IN DECEMBER 2014, the United Nations approved a resolution put forth by Bangladesh and more than 100 other countries that included a reference to “unarmed civilian protection.” This was the first time the phrase had been referenced in an official U.N. General Assembly document.
The following year, a U.N. report noted that “unarmed civilian protection is a method for direct protection of civilians and violence reduction that has grown in practice and recognition. In the last few years, it has especially proven its effectiveness to protect women and girls.”
Last fall, Tiffany Easthom, executive director of Nonviolent Peaceforce, addressed a special U.N. session on unarmed civilian protection with a bold proposal: “The [U.N.] Security Council could ensure the centrality of unarmed strategies in protection of civilian mandates.”
Unarmed civilian protection, or UCP, is just what it sounds like: nonviolent action by civilians to protect other civilians from political violence. The peacekeeping practice is rooted in the call for a “peace army”—a Shanti Sena—by Mohandas Gandhi and Khan Abdul Ghaffar Khan, whom the pope referenced in his 2017 World Day of Peace message.
Peace Brigades International is generally credited with initiating the current practice in the 1980s in Guatemala. Peace Brigades International focused on specific strategies based on the principles and practices of nonviolence, the primacy of local actors, independence, and for many but not all organizations, nonpartisanship, in an organized, disciplined way.
Many organizations around the world are currently practicing this method of intervention, including Peace Brigades International, Nonviolent Peaceforce, Christian Peacemaker Teams, SweFOR, Meta Peace Team, Operation Dove, Ecumenical Accompaniment Programme in Palestine and Israel, the Presbyterian Peace Fellowship, and others.
Christian Peacemaker Teams, for example, operates in Mexico, Kurdistan, Colombia, Palestine, First Nations territories in Canada, the Democratic Republic of the Congo, and the United States. Its mission is to wage unarmed intervention “by committed peacemakers ready to risk injury and death in bold attempts to transform lethal conflict through the nonviolent power of God’s truth and love.”

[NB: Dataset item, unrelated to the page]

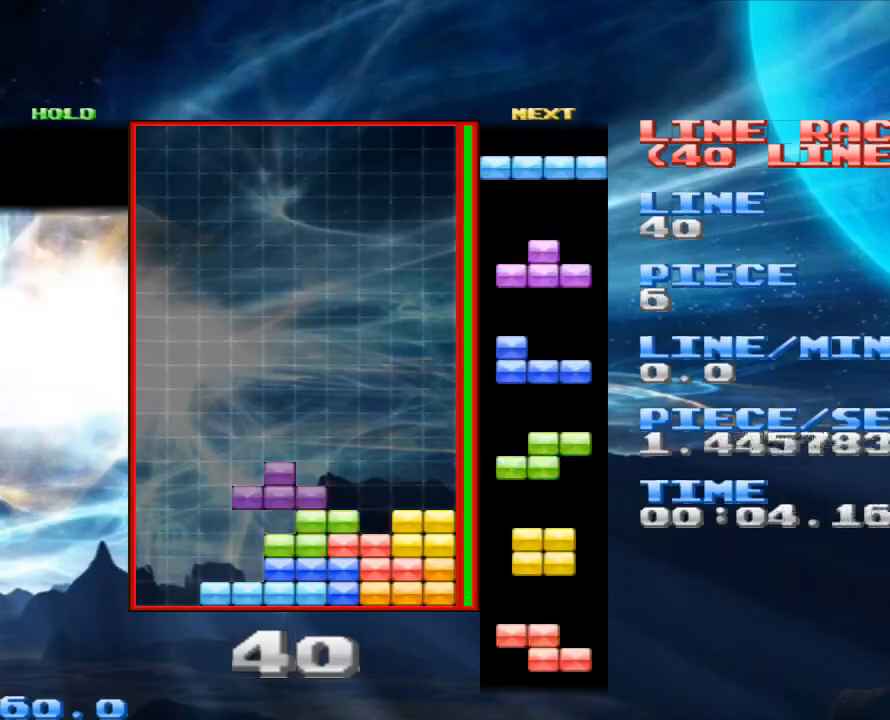
{"keys": [], "mouse": [], "events": [[133, "left", "down"], [133, "space", "up"], [200, "left", "up"], [267, "x", "down"], [333, "x", "up"], [400, "left", "down"], [500, "left", "up"]]}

Strategies of unarmed civilian protection have effectively defended people in a wide variety of contexts and cultures. Both the Meta Peace Team and Nonviolent Peaceforce recently have responded to invitations to work with the Standing Rock community and resistance in North Dakota.
HOW DOES UNARMED civilian protection work? In a community experiencing threats and acts of violence against people, an interfaith group might decide to receive training in unarmed protection. Based on that training and analysis of the context, the group might reach out to opposing groups.

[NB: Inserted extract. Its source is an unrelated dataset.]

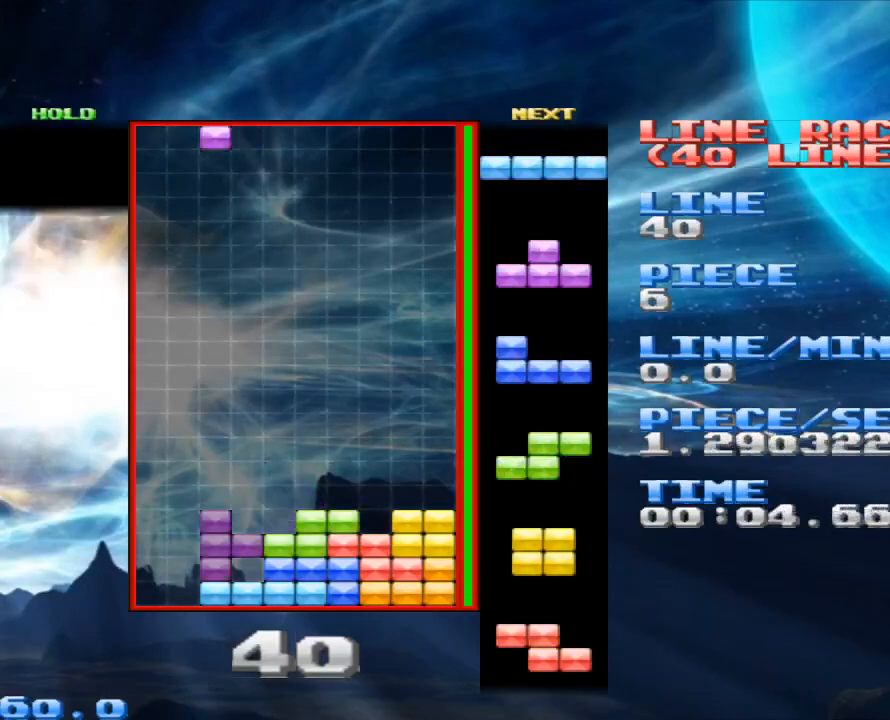
{"keys": ["x"], "mouse": [], "events": [[133, "left", "down"], [167, "x", "down"], [200, "left", "up"], [233, "x", "up"], [433, "x", "down"]]}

For example, they might contact the police to discuss the police’s role and also reach out to organizations fomenting violence and to people receiving threats of violence. From those conversations specific protection plans would be developed. Currently there are all-women unarmed civilian protection teams successfully operating in the Philippines and South Sudan, contributing to community security.
Why does it work? Often people will respond when called specifically and directly to do their jobs (police), or to act humanely (various community groups and individuals), not only because they are reminded of their own humanity but because they know others are watching them and they may be reported on. Additionally, initial contacts may lead to shared meetings, helping people to know each other and respond to each other’s needs. Violence often requires anonymity and a pack mentality to be carried out. Shining a light on the sources of threats may make that anonymity impossible. Direct communication can break up the pack mentality.
Last fall, Nonviolent Peaceforce joined with Australia, Costa Rica, the Netherlands, and the Philippines at a high-level U.N. briefing to deepen understanding about this cost-effective, highly durable method of conflict prevention, intervention, and post-conflict transformation.
“Peacekeeping began as an unarmed endeavor,” said Ralph Mamiya, of the U.N. Department of Peacekeeping Operations. “Those are its origins. It’s become increasingly armed and increasingly militarized over the years, but the first [U.N.] peacekeepers did not carry weapons.”
Nothing is guaranteed to stop violence. Unarmed civilian protection is not magic. But a well-developed set of principles and practices that works, all over the world, is worth supporting.